Mais ensuite, j’ai entendu dire qu’on ne l’entrait pas par la pointe, mais par le bout plat.  Plus complexe, mais une fois entré, ben la pointe permet qu’il entre encore plus, avec comme un mouvement d’aspiration, vous voyez ?

Et voilà le sujet de notre débat du jour : le sens d’entrée du suppo. 

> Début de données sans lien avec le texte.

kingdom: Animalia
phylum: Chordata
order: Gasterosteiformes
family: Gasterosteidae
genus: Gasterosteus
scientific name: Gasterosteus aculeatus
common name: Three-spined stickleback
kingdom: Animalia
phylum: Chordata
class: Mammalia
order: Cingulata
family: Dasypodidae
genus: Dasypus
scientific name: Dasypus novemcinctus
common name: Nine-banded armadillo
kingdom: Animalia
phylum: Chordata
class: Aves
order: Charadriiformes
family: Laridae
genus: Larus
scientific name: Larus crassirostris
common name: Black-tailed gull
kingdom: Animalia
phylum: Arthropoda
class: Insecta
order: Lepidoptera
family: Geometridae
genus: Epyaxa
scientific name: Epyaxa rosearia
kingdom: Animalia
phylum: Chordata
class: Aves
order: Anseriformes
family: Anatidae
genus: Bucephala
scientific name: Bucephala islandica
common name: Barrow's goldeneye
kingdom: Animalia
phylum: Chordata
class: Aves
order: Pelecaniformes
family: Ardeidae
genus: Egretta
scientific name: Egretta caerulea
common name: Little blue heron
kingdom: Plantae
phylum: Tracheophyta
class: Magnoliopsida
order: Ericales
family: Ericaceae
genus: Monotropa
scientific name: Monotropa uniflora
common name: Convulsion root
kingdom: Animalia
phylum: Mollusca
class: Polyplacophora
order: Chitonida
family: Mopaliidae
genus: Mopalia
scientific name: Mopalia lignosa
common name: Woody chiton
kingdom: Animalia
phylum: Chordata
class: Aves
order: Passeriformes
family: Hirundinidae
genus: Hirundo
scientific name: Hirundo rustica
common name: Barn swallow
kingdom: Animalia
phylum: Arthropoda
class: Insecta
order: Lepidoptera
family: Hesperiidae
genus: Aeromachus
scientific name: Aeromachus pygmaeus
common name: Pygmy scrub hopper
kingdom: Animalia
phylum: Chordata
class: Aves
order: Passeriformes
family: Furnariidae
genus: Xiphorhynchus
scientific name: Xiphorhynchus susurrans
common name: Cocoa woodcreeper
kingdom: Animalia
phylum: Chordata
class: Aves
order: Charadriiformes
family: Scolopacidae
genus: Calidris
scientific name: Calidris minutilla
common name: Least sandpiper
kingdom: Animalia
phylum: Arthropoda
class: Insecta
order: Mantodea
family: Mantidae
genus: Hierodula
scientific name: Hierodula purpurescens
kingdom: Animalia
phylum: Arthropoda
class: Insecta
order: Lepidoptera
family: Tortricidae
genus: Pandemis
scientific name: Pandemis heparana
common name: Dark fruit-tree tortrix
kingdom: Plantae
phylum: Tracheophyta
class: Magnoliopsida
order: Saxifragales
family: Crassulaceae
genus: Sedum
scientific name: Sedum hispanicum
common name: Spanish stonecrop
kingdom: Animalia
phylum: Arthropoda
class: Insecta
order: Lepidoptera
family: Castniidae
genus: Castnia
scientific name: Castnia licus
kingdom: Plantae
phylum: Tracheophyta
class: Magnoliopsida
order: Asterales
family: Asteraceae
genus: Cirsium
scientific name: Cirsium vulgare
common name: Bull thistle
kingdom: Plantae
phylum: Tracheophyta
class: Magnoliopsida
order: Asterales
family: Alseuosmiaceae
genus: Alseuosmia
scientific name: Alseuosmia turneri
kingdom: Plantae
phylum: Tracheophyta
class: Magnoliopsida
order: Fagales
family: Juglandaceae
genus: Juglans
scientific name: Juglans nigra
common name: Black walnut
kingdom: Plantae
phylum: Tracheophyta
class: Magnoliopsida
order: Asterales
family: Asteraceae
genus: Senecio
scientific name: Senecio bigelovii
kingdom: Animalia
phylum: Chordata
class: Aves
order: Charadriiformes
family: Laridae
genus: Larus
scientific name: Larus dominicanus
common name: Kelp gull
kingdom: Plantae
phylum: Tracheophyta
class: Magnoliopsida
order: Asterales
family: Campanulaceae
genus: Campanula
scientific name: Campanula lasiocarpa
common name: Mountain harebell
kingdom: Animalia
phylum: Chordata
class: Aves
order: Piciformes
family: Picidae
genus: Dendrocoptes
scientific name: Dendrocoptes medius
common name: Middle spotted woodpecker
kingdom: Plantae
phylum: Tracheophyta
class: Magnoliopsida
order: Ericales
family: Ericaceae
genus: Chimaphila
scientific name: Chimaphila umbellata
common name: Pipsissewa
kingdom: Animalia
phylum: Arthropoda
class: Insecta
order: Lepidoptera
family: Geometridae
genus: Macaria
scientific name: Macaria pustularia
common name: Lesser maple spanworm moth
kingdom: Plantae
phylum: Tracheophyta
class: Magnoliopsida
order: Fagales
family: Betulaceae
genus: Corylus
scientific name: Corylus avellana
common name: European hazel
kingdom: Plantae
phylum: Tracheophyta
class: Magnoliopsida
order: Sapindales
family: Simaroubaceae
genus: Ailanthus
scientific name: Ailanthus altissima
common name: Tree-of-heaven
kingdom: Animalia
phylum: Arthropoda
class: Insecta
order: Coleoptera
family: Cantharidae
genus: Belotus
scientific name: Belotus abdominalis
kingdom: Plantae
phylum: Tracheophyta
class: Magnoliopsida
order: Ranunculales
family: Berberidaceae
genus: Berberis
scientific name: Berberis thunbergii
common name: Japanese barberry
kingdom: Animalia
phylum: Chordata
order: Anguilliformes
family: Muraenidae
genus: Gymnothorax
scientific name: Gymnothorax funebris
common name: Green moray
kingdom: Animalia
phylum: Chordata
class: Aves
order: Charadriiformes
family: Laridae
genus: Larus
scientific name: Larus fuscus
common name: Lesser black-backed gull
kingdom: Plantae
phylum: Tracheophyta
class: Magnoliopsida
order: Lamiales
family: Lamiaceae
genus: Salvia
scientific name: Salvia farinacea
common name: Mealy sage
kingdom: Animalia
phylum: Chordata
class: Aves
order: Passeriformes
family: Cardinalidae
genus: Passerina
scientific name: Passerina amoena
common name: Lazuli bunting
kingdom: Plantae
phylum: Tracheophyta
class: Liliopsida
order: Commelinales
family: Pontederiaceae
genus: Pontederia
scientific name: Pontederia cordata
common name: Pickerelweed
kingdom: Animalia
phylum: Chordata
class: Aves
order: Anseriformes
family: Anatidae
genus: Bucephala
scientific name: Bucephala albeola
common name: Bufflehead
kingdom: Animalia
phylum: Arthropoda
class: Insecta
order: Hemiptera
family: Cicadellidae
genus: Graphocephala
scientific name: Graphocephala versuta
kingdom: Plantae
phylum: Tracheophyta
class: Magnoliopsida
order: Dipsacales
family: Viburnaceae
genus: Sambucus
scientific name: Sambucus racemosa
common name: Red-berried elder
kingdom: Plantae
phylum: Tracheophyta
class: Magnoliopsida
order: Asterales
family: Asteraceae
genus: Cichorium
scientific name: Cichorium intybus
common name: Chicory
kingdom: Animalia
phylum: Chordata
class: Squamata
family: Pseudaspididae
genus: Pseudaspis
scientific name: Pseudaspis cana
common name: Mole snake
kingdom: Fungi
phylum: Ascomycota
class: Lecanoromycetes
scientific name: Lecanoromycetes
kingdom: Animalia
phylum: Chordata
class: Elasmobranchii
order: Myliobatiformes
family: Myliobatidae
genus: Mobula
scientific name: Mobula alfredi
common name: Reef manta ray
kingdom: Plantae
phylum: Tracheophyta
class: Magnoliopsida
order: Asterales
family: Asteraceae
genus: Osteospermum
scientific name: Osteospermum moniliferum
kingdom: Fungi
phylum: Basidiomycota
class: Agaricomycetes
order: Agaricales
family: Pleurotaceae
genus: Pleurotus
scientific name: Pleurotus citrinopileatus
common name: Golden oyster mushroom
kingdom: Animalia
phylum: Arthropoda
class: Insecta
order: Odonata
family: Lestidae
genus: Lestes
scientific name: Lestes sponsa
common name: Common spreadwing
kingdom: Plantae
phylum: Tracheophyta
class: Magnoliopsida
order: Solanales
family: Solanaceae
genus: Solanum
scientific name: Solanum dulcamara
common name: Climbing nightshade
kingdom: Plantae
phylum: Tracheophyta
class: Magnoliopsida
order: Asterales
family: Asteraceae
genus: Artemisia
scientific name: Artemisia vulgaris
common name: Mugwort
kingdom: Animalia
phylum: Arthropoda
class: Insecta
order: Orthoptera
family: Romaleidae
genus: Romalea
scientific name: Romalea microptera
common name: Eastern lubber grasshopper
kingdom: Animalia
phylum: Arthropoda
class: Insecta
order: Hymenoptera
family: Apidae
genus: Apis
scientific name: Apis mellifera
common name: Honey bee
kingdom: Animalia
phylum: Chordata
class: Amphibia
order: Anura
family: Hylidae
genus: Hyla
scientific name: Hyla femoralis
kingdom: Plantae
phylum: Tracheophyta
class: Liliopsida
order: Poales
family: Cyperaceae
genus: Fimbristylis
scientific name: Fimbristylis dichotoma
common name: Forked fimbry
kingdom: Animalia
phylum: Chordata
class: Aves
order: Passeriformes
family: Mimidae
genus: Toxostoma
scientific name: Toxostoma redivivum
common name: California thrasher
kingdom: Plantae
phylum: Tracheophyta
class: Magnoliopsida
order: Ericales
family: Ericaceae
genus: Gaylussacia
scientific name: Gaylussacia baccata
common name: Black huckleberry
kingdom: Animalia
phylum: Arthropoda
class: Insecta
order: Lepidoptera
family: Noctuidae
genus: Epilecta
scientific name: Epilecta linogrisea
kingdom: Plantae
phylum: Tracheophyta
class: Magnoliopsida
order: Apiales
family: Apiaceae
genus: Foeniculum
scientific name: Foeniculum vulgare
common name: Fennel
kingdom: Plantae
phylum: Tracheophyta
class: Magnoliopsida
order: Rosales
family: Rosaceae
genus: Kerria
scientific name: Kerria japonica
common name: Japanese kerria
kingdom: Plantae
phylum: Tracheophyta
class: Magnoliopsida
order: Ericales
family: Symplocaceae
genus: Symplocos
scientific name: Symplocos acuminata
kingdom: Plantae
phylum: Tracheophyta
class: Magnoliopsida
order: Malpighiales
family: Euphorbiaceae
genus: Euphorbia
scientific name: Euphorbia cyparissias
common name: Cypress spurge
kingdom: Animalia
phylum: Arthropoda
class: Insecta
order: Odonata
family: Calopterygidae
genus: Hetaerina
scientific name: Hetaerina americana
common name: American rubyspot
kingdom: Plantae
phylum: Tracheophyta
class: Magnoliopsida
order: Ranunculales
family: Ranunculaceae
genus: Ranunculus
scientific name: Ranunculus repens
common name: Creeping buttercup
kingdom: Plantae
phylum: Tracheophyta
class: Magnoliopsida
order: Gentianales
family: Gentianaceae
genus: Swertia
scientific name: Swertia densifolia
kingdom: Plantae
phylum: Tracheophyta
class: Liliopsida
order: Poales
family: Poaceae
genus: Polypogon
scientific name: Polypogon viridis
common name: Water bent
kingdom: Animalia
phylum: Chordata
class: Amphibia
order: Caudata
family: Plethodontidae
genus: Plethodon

A noter qu’il paraît que certains l’ingèrent par voie buccale, et ça, ça règle d’office le problème… et ça reste dans les annales, non ?

Enfin soit.

La réponse nous fut donnée par une professionnelle du suppositoire : il y a deux écoles.  Celle qui défend la thèse de l’entrée par la pointe, et l’autre, qui défend la thèse inverse.  Point barre.  Pas de meilleure façon de procéder, les avis divergent.

Et c’est là que j’ai eu mon idée d’invention de la mort qui tue.

Je vais inventer le suppositoire à deux pointes.  Qui entre facilement, puis qui est aspiré facilement.  CQFD.  CQFI.  Ce qu’il fallait inventer.

Question subsidiaire : une fois le suppositoire entré, comment l’empêcher de sortir ?  Voilà encore un truc à inventer tiens : le bouchon pour trou de cul empêcheur de sortie de suppositoire. 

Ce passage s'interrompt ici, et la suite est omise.